Historically, the Edo Period is told of negatively -an old stalled society before the establishment of constitutional monarchy. But there are people who assess the period as a most culturally prosperous era. People enjoyed peace for more than 200 years in the period of isolation. Even farmers composed poems of life enjoyment (haiku, senryu and comic tanka) and competed each other. Thus, every field was filled with rich culture, and some people say there existed no such society in the world.
That atmosphere still exists in today's Sasayama. Regrettably, many of the buildings in the compounds of the castle were demolished except some, but the framework of the castle, and rows of houses and stores as well as the streets surrounding it remain almost as they were.
Samurai houses and rows of houses are preserved, and merchant houses remain where they were. Since they are all small-scaled, viewers feel great attachment to them. Unlike in many of major cities in Japan, moves are weak in the city to destroy everything old. Everybody takes good care of old things, and old-fashioned wooden buildings that you may want to touch are even today used by the administration and businesses. There is a life to enjoy tea ceremonies and Noh plays cultivated by samurai.

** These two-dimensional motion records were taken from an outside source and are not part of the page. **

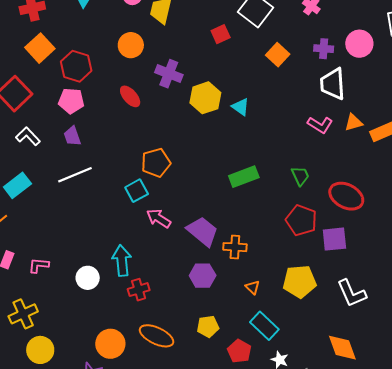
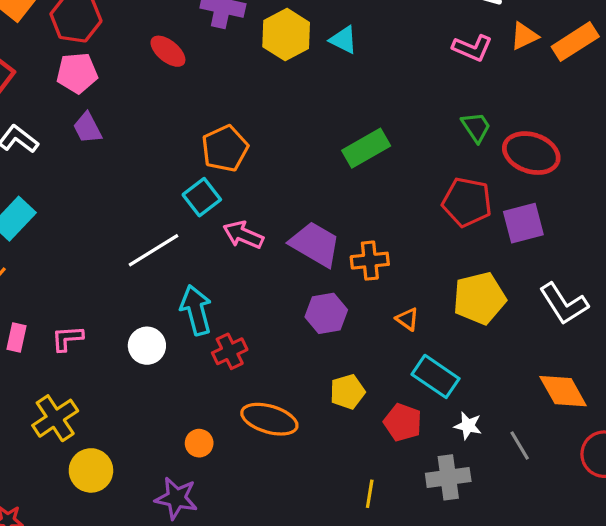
white line: (75, 175) -> (154, 250), moved
green trapezoid: (300, 176) -> (476, 127), moved
orange circle: (110, 344) -> (199, 443), size x0.6

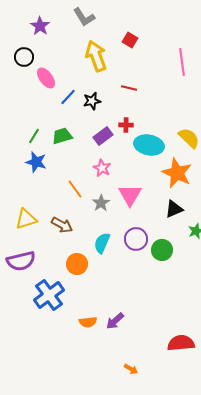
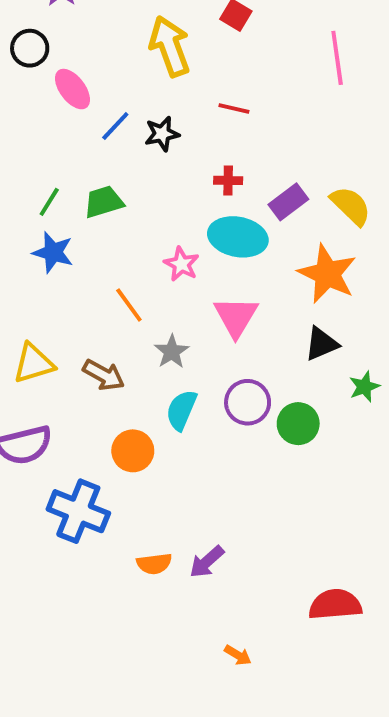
purple rectangle: (103, 136) -> (288, 202), moved
cyan ellipse: (149, 145) -> (238, 237), moved
gray star: (101, 203) -> (172, 352), moved
blue cross: (49, 295) -> (78, 511), turned -32

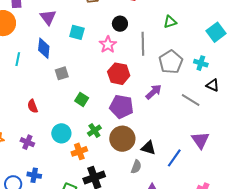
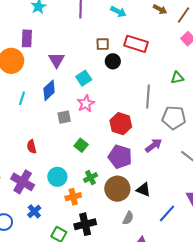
black circle: (120, 24) -> (113, 61), moved
cyan square: (77, 32) -> (84, 78), turned 35
pink star: (108, 45) -> (86, 104), moved
blue diamond: (44, 48) -> (49, 90), turned 35
gray pentagon: (171, 62) -> (174, 118), turned 30
purple cross: (27, 142) -> (23, 182), size x1.6
black triangle: (148, 148) -> (143, 190), moved
blue cross: (34, 175) -> (34, 211), moved, turned 32

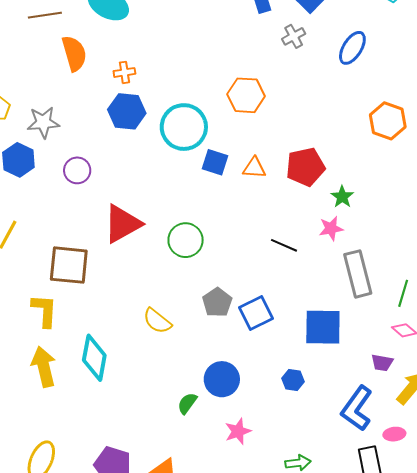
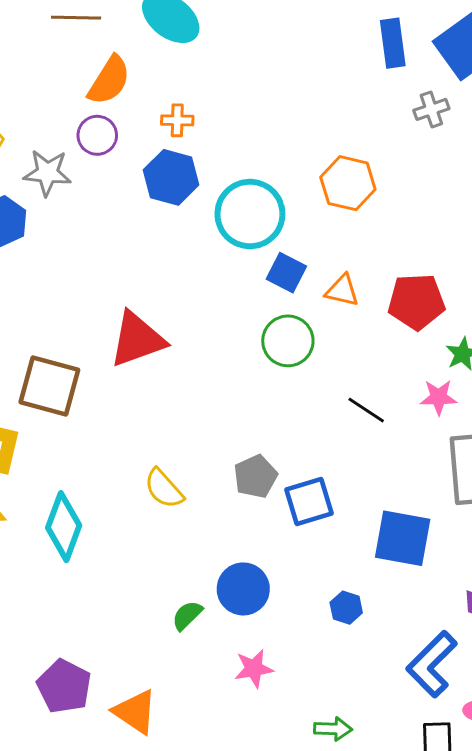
orange semicircle: (74, 53) -> (109, 80), turned 39
purple circle: (77, 170) -> (97, 135), moved
green circle: (186, 240) -> (288, 341), moved

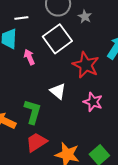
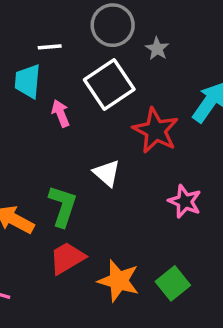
pink star: (93, 102) -> (185, 201), moved

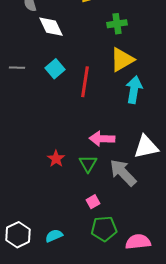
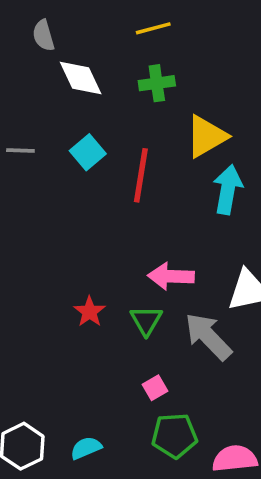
green cross: (117, 24) -> (157, 83), moved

Nevertheless, you can feel liveliness because the whole city is filled with efforts to create its future based on tradition. To feel this, visitors from the Keihanshin and Kanto districts are strolling slowly. There are no large-scale tourism facilities in the city. What the first visitors ought to remember is that there is no urban enjoyment-a precious thing for visitors to remember the life of Japanese who used to live calmly in an environment surrounded by nature.
If seasonal events should be listed, they include Noh performances held on the New Year's Day at the Kasuga Temple, the setsubun festival celebrating the coming of spring on February 3 and the Sasayama ABC marathon race in March.
The cherry-blossoms festival in April is just splendid-no exaggeration. Why don't you include Sasayama in the schedule of your tour to know about Japan?